Required tasks>
a) In the peer review of the meta-learning paper, what does the paper derive for statistical meta learning via the regret analysis?
b) Continue the peer review of the meta-learning paper from its last sentence.
start Provided text
Thank you for the detailed feedback. I donøt have any further questions at this point.

评论

Dear Reviewer NU9X,
Thanks for your positive feedback and appreciation! And thank you again for your constructive comments on our paper.

审稿意见
6

This paper first improves the regret bound of an existing non-convex online-within-online OWO) meta-learning algorithm for bounded and piecewise Lipschitz functions, and then design a new efficient OWO meta learning algorithm for bounded functions (maybe non-Lipschitz). This paper also derives a transfer risk bound and a PAC-Bayes bound for statistical meta learning via the regret analysis.

优点

  1. The problem of non-convex online-within-online OWO) meta-learning problem studied in this paper is interesting, which does have many real applications.
  2. This paper has proposed two improved regret bounds for the non-convex OWO meta-learning problem.
  3. The authors also extend the improved regret bound to the transfer risk bound and PAC-Bayes generalization bound for multi-task learning.

缺点

  1. Although improved regret bounds are presented, the authors do not explain why their analysis and algorithm led to these improvements.
  2. Moreover, it seems that the second improved regret bound is tighter than the first one, and holds in a more general case (non-Lipschitz). So, the value of the first one is not clear.
end Provided text
start Given data
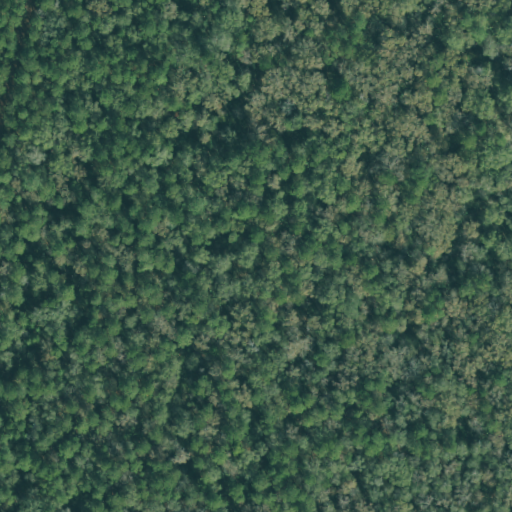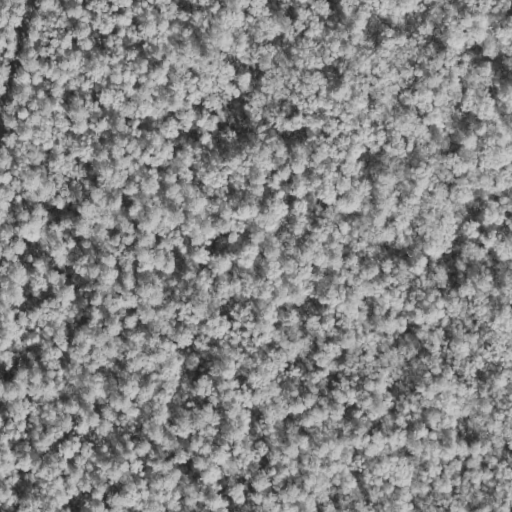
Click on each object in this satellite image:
road: (19, 69)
end Given data
Answer set>
a) A transfer risk bound and a PAC-Bayes bound.

b)
  3. The transfer risk and PAC-Bayes generalization bounds are derived by using the online-to-batch and online-to-PAC techniques, which are incremental to some extent.
  4. Although some experimental results are provided, no existing algorithms are compared and discussed in the experiments.

问题

  1. The authors should explain why their analysis and algorithm led to the improvements in the regret bounds.
  2. The authors should explain whether there exist some advantages of the first improved regret bound when it is compared with the second one.
  3. The authors should conduct some experiments to compare their algorithms against existing algorithms.
评论

Q4. Although some experimental results are provided, no existing algorithms are compared and discussed in the experiments.
A4: Thanks for your suggestion. We have discussed more differences between our Algorithm 1 and the state-of-the-art algorithm from [3, Alg 3] in Remark H.2 of Appendix H of the revised version. The detailed explanations are three-fold:
(1)\mathbf{(1)} The comparisons with the single-task algorithm. Actually, we choose single-task EWA algorithm as our baseline in all experiments. In both Figure 1 (mm-shot multi-task method v.s. single-task baseline) and Figure 2 (T=5T =5 multi-task method v.s. T=1T=1 single-task baseline), we show advantages of the meta-learning based EWA algorithm over the single-task EWA algorithm baseline, and verify the convergence performance of task-averaged regret of our meta learning algorithm.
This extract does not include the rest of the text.